They are the revelations of the Detours of Babel festival which is held until April 10 in Isère. South African singer Pilani Bubu and the Grenoble jazz quartet Marthe are on stage this Friday April 7 before two dates in Lyon and Paris at the end of the month.
Bringing artists into dialogue by mixing world music is the spirit of the Detours of Babel Festival which takes place from March 14 to April 10 in Isère. This Friday, April 7, the cultural center La Source, near Grenoble, welcomes Zin Nôogo, a concert with jazz and pan-African sounds with the grouping of several artists. This creation is the result of the meeting between the Grenoble jazz quartet Marthe, the South African singer Pilani Bubu and the Burkinabe percussionist Wim Zabsonré.
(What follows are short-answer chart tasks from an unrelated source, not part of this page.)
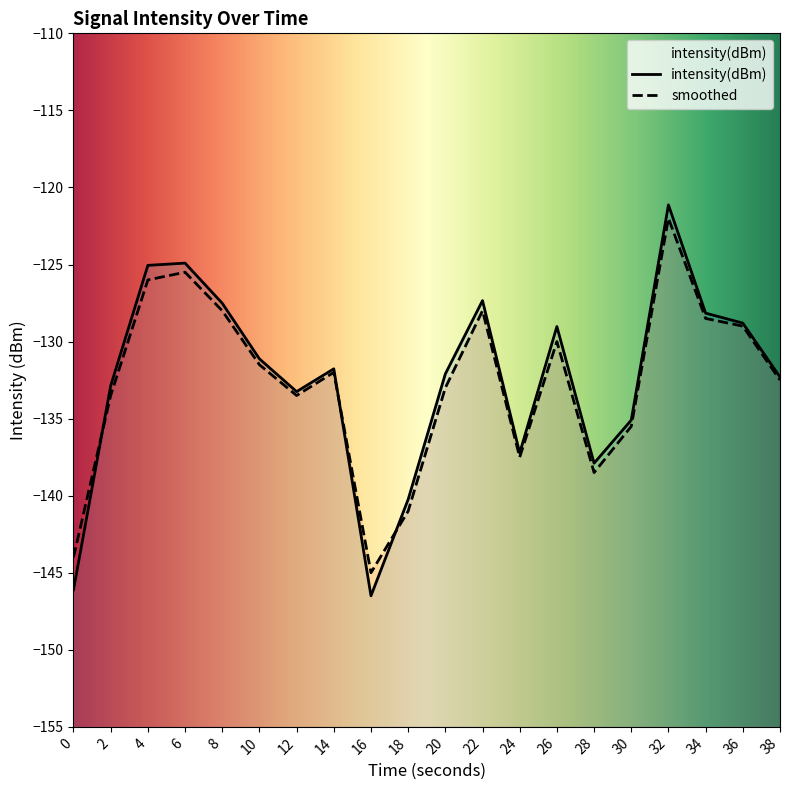

Rank the series by their maximum value, from lowest to highest.

smoothed, intensity(dBm)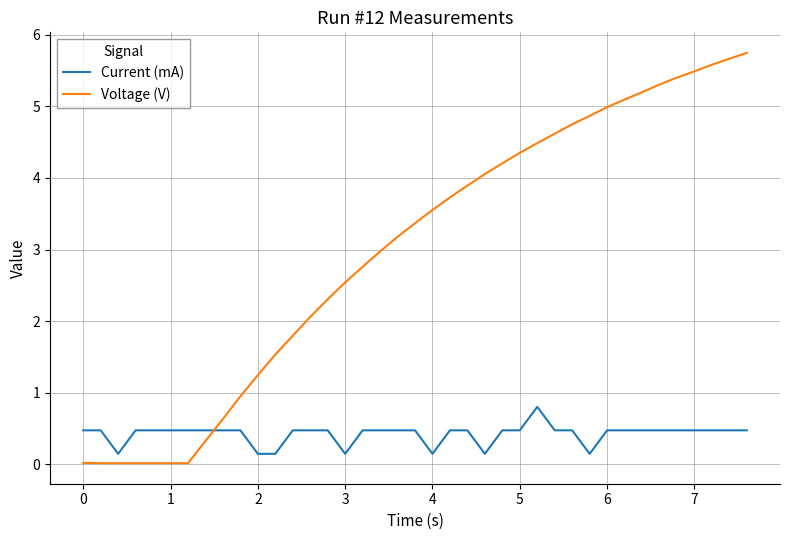

What is the difference between the maximum and minimum values in the Current (mA) series?

0.7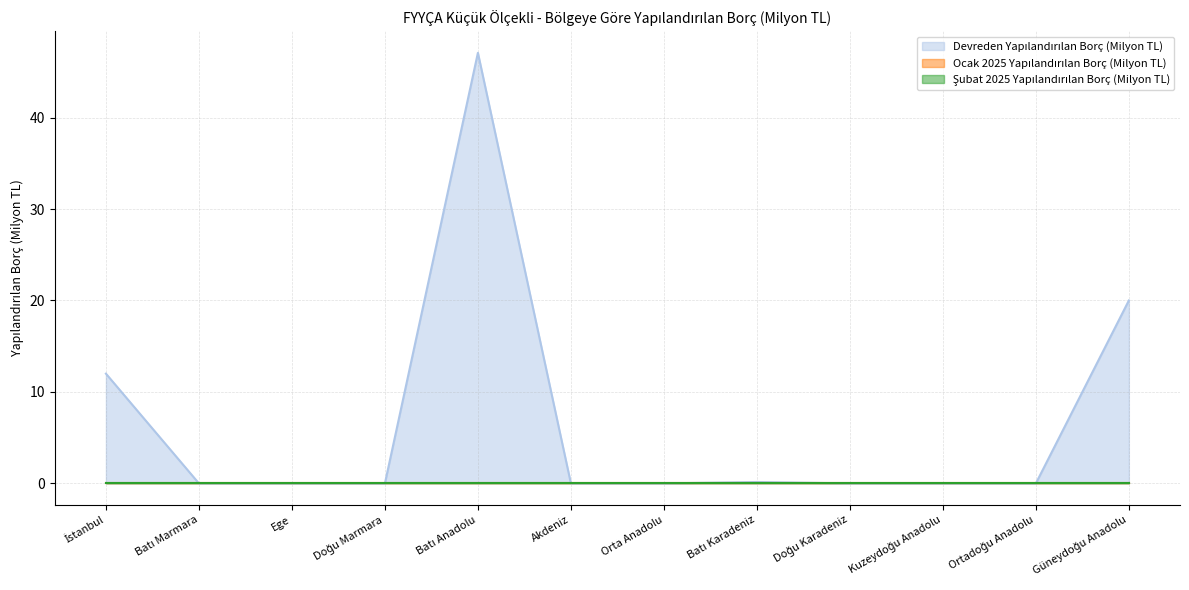

Which series has the widest spread of values?

Devreden Yapılandırılan Borç (Milyon TL)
Marthe’s musicians – whose cultural mix has become their trademark – immersed themselves in South Africa for ten days. Guided by the enthusiasm and haunting voice of Pilani Bubu, they began to work out the score for the project. Zin Nôogo. “Pilani is a ball of energy, she sings, writes stories, she had a TV show in South Africa, she writes music for films. When we went to Johannesburg, we saw how to mix all our influences with this South African side“, says Florent Briqué, trumpeter of the group Marthe.
Committed words
Pilani Bubu grew up in a ghetto reserved for her Xhosa ethnic group and emancipated herself through studies and music. Very popular in her country, she chose the song to carry a committed word. “We talk about equality and youth in South Africa. The majority of people are between 18 and 35 years old. Almost half of the population is unemployed, a third of the children do not go to school. These are serious subjects, but we try to talk about them lightly through music. We thus open the debate and we think about solutions“, explains the artist.
To record their eight pieces, the quartet and Pilani Bubu chose a particular studio: a women’s prison. “With the boys in South Africa, it was very easy. I wrote in my language, Khosa, and I shared a bit of my culture with them. They saw firsthand how whites and blacks learn to live in this post-Apartheid society. This is the story we wrote together“, she says.
After the concert at Détours de Babel, where the six artists collaborated with some thirty students from the conservatories of Fontaine and Grenoble, the project Zin Nôogo will continue to live. Concerts are scheduled for April 21 at Périscope in Lyon and April 22 at FGO-Barbara in Paris.
Creation “Zîn Nôogo”. Detours of Babel Festival. The Source at Fontaine. Friday, April 7 at 8:30 p.m. Full price: 12 euros; reduced price: 10 euros. More information on the festival website.